The American Petroleum Institute’s (API) report, released the previous evening, showed a 5.8 mln barrel drop in crude stocks last week. Gasoline stocks, according to API data, grew by 1.7 mln barrels, distillates – by 850,000 barrels.
Oil prices continue to decline on Tuesday after a 3% decline the day before following OPEC’s worsening forecast of oil demand.
The oil market is also pressured by weak statistical data from China, which increased traders’ pessimism about demand prospects.
China’s industrial output growth slowed in October while retail sales fell for the first time in five months, China’s State Statistics Office (SSC) reported on Tuesday.
January Brent crude futures on London’s ICE Futures exchange stood at $92.88 a barrel by 8:15 a.m. KSC on Tuesday, down $0.26 (0.28%) from the previous session’s close. Those contracts fell $2.85 (3%) to $93.14 a barrel at the close of trading on Monday.
The price of WTI futures for December at electronic trades of NYMEX fell by that time by $0.52 (0.61%) to $85.35 per barrel. By the close of previous trading, those contracts had fallen $3.09 (3.5%) to $85.87 a barrel.
“Weak statistical data from China only confirms the view that oil demand in the country will remain weak as long as tight quarantine restrictions persist,” notes Vanda Insights founder Vandana Hari in Singapore, cited by Bloomberg.
On the eve of OPEC lowered its estimate of the demand for oil in 2022 by 100 thousand barrels per day – up to 99.57 million bpd, in 2023 – also by 100 thousand bpd, to 101.82 thousand bpd.
Thus, OPEC predicts that global oil consumption in 2022 will increase by 2.55 million bpd, and in 2023 – another 2.24 million bpd, according to a monthly report of the organization.
The International Energy Agency (IEA) will publish its forecasts on Tuesday.
Oil prices rose for the third session in a row thanks to expectations of growth in demand in China as a result of changes in the authorities’ policy to combat COVID-19, as well as new measures to support the economy.
Last week Beijing announced a cut in mass testing of people for the coronavirus as well as the dissolution of “quarantine camps”. On Saturday, authorities said they were planning further gradual changes that would make the covid restrictions more focused, but not softer.
“China’s adjustment of its ‘zero tolerance’ coronavirus policy sends a strong signal to the oil market,” notes SPI Asset Management analyst Stephen Innes.
The value of January futures for Brent crude oil on London’s ICE Futures exchange is $96.19 a barrel by 7:15 PM on Monday, up $0.2 (0.21%) from the previous session’s closing price.
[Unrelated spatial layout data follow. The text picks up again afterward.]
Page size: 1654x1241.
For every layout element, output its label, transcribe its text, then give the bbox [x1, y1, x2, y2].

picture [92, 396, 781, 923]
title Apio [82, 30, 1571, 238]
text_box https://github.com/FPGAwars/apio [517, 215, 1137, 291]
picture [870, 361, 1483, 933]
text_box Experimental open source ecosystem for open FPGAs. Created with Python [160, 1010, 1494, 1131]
Those contracts rose $2.32 (2.5%) to $95.99 a barrel at the close of trading on Friday.
The price of WTI futures for December at electronic trades of NYMEX grew by that time by $0.14 (0.16%) to $89.1 per barrel. By closing of previous trades the cost of those contracts grew by $2.49 (2.9%) to $88.96 per barrel.
Brent had fallen by 2.6% and WTI by 3.9% at the end of previous week.
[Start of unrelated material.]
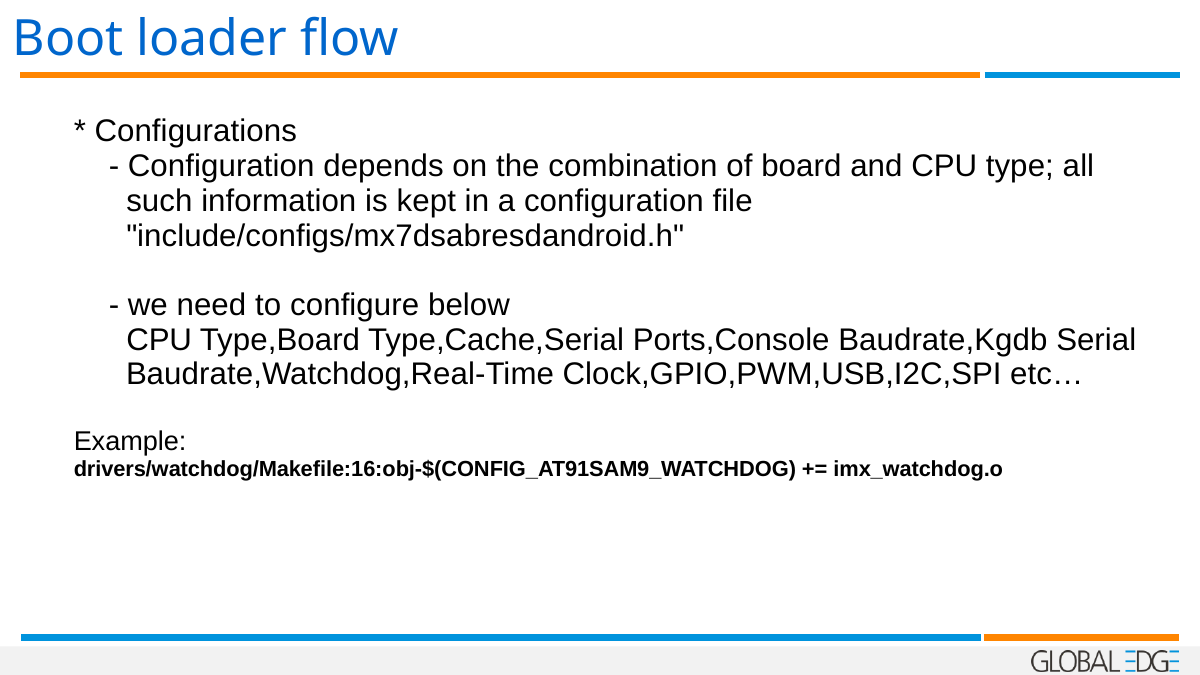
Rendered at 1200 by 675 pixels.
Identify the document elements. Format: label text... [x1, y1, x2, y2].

title Boot loader flow [12, 6, 1088, 66]
picture [1031, 650, 1179, 672]
text_box * Configurations - Configuration depends on the combination of board and CPU type; all such information is kept in a configuration file "include/configs/mx7dsabresdandroid.h" - we need to configure below CPU Type,Board Type,Cache,Serial Ports,Console Baudrate,Kgdb Serial Baudrate,Watchdog,Real-Time Clock,GPIO,PWM,USB,I2C,SPI etc… Example: drivers/watchdog/Makefile:16:obj-$(CONFIG_AT91SAM9_WATCHDOG) += imx_watchdog.o [23, 106, 1182, 583]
The increase in oil consumption in China may coincide with a reduction in supply in the market in connection with the forthcoming entry into force of the European embargo on imports of Russian oil and reduce OPEC production +, notes Bloomberg.
U.S. Treasury Secretary Janet Yellen said over the weekend that a European embargo on oil purchases from Russia that enters into force Dec. 5 will “very likely” force Moscow to sell some oil at a price no higher than the ceiling set by the United States and its allies, if Russia wants to avoid a significant reduction in oil exports.